While replication can help performance somewhat (by isolating long running queries to secondaries, and reducing latency for some other types of queries), its main purpose is to provide high availability. Sharding is the primary method for scaling MongoDB clusters. Combining replication with sharding is the perscribed approach to achieve scaling and high availability.
Stats
You can obtain statistics on a database by typing db.stats()
. Most of the information deals with the size of your database. You can also get statistics on a collection, say unicorns
, by typing db.unicorns.stats()
. Most of this information relates to the size of your collection and its indexes.
Profiler
You enable the MongoDB profiler by executing:
db.setProfilingLevel(2);
With it enabled, we can run a command:
db.unicorns.find({weight: {$gt: 600}});
And then examine the profiler:
db.system.profile.find()
The output tells us what was run and when, how many documents were scanned, and how much data was returned.
You disable the profiler by calling setProfilingLevel
again but changing the parameter to 0
. Specifying 1
as the first parameter will profile queries that take more than 100 milliseconds. 100 milliseconds is the default threshold, you can specify a different minimum time, in milliseconds, with a second parameter:
//profile anything that takes
//more than 1 second
db.setProfilingLevel(1, 1000);
Backups and Restore
Within the MongoDB bin
folder is a mongodump
executable. Simply executing mongodump
will connect to localhost and backup all of your databases to a dump
subfolder.
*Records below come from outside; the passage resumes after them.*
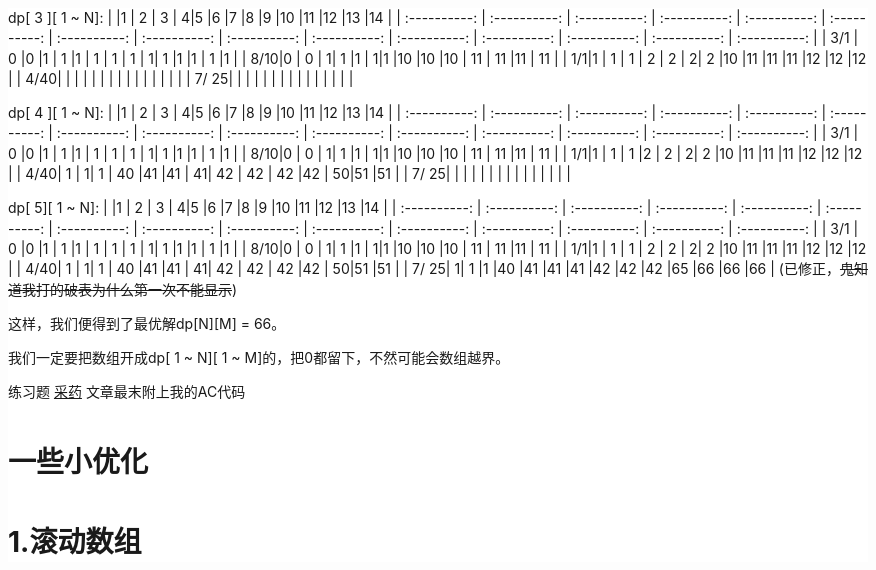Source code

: 
dp[ 3 ][ 1 ~ N]:
|  |1  | 2 | 3 |  4|5  |6  |7  |8  |9  |10 |11  |12  |13  |14  |
| :----------: | :----------: | :----------: | :----------: | :----------: | :----------: | :----------: | :----------: | :----------: | :----------: | :----------: | :----------: | :----------: | :----------: | :----------: |
| 3\/1 | 0 |0  |1  | 1 |1 | 1 | 1 | 1 | 1| 1 |1  |1  | 1 |1  |
|  8\/10|0  | 0 |  1| 1 |1  |  1|1  |10  |10  |10  | 11 | 11 |11  | 11 |
|  1\/1|1  | 1 | 1 | 2 | 2 |  2| 2 |10  |11  |11  |11  |12  |12  |12  |
|  4\/40|  |  |  |  |  |  |  |  |  |  |  |  |  |  |
| 7\/ 25|  |  |  |  |  |  |  |  |  |  |  |  |  |  |

dp[ 4 ][ 1 ~ N]:
|  |1  | 2 | 3 |  4|5  |6  |7  |8  |9  |10 |11  |12  |13  |14  |
| :----------: | :----------: | :----------: | :----------: | :----------: | :----------: | :----------: | :----------: | :----------: | :----------: | :----------: | :----------: | :----------: | :----------: | :----------: |
| 3\/1 | 0 |0  |1  | 1 |1 | 1 | 1 | 1 | 1| 1 |1  |1  | 1 |1  |
|  8\/10|0  | 0 |  1| 1 |1  |  1|1  |10  |10  |10  | 11 | 11 |11  | 11 |
|  1\/1|1  | 1 | 1 |2 | 2 |  2| 2 |10  |11  |11  |11  |12  |12  |12  |
|  4\/40| 1 |  1| 1 | 40 |41  |41  |  41| 42 | 42 | 42 |42  |  50|51  |51  |
| 7\/ 25|  |  |  |  |  |  |  |  |  |  |  |  |  |  |

dp[ 5][ 1 ~ N]:
|  |1  | 2 | 3 |  4|5  |6  |7  |8  |9  |10 |11  |12  |13  |14  |
| :----------: | :----------: | :----------: | :----------: | :----------: | :----------: | :----------: | :----------: | :----------: | :----------: | :----------: | :----------: | :----------: | :----------: | :----------: |
| 3\/1 | 0 |0  |1  | 1 |1 | 1 | 1 | 1 | 1| 1 |1  |1  | 1 |1  |
|  8\/10|0  | 0 |  1| 1 |1  |  1|1  |10  |10  |10  | 11 | 11 |11  | 11 |
|  1\/1|1  | 1 | 1 | 2 | 2 |  2| 2 |10  |11  |11  |11  |12  |12  |12  |
|  4\/40| 1 |  1| 1 | 40 |41  |41  |  41| 42 | 42 | 42 |42  |  50|51  |51  |
| 7\/ 25|  1| 1 |1  |40  |41  |41  |41  |42  |42  |42  |65  |66  |66  |66  |
(已修正，~~鬼知道我打的破表为什么第一次不能显示~~)

这样，我们便得到了最优解dp[N][M] = 66。

我们一定要把数组开成dp[ 1 ~ N][ 1 ~ M]的，把0都留下，不然可能会数组越界。

练习题
[采药](https:\/\/www.luogu.org\/problemnew\/show\/P1048)
文章最末附上我的AC代码

# 一些小优化
 
 

# 1.滚动数组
You can type mongodump --help
to see additional options. Common options are --db DBNAME
to back up a specific database and --collection COLLECTIONNAME
to back up a specific collection. You can then use the mongorestore
executable, located in the same bin
folder, to restore a previously made backup. Again, the --db
and --collection
can be specified to restore a specific database and/or collection. mongodump
and mongorestore
operate on BSON, which is MongoDB's native format.
For example, to back up our learn
database to a backup
folder, we'd execute (this is its own executable which you run in a command/terminal window, not within the mongo shell itself):
mongodump --db learn --out backup
To restore only the unicorns
collection, we could then do:
mongorestore --db learn --collection unicorns \
backup/learn/unicorns.bson
It's worth pointing out that mongoexport
and mongoimport
are two other executables which can be used to export and import data from JSON or CSV. For example, we can get a JSON output by doing:
mongoexport --db learn --collection unicorns
And a CSV output by doing:
mongoexport --db learn \
--collection unicorns \
--csv --fields name,weight,vampires
Note that mongoexport
and mongoimport
cannot always represent your data. Only mongodump
and mongorestore
should ever be used for actual backups. You can read more about your backup options in the MongoDB Manual.
Summary
In this chapter we looked at various commands, tools and performance details of using MongoDB. We haven't touched on everything, but we've looked at some of the common ones. Indexing in MongoDB is similar to indexing with relational databases, as are many of the tools. However, with MongoDB, many of these are to the point and simple to use.